Data shown:
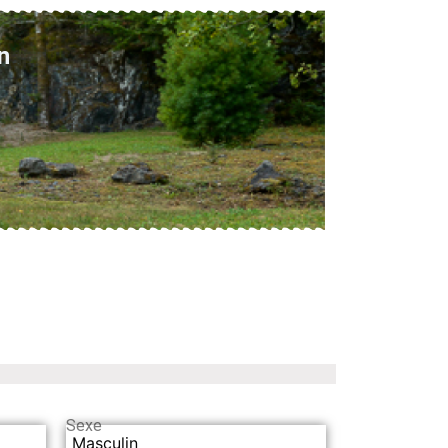
n
Sexe
Masculin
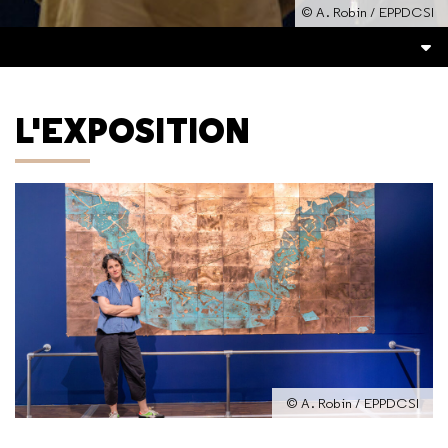
© A. Robin / EPPDCSI
L'EXPOSITION
© A. Robin / EPPDCSI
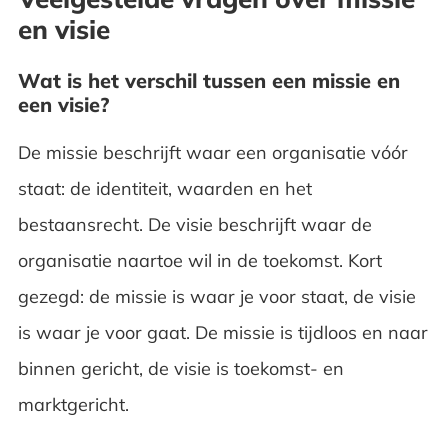
en visie
Wat is het verschil tussen een missie en
een visie?
De missie beschrijft waar een organisatie vóór
staat: de identiteit, waarden en het
bestaansrecht. De visie beschrijft waar de
organisatie naartoe wil in de toekomst. Kort
gezegd: de missie is waar je voor staat, de visie
is waar je voor gaat. De missie is tijdloos en naar
binnen gericht, de visie is toekomst- en
marktgericht.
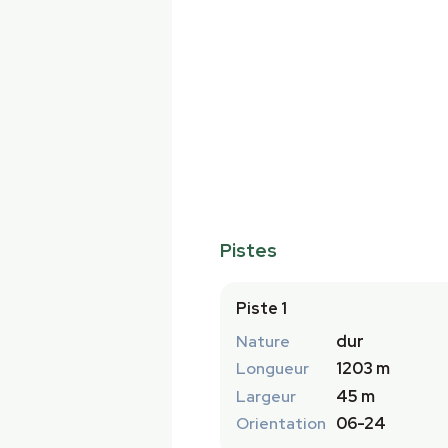
Pistes
Piste 1
Nature
dur
Longueur
1203 m
Largeur
45 m
Orientation
06-24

What the task requires: Which lines of the data above contain "organisatie"? Copy each one.

Written solution:
De missie beschrijft waar een organisatie vóór
organisatie naartoe wil in de toekomst. Kort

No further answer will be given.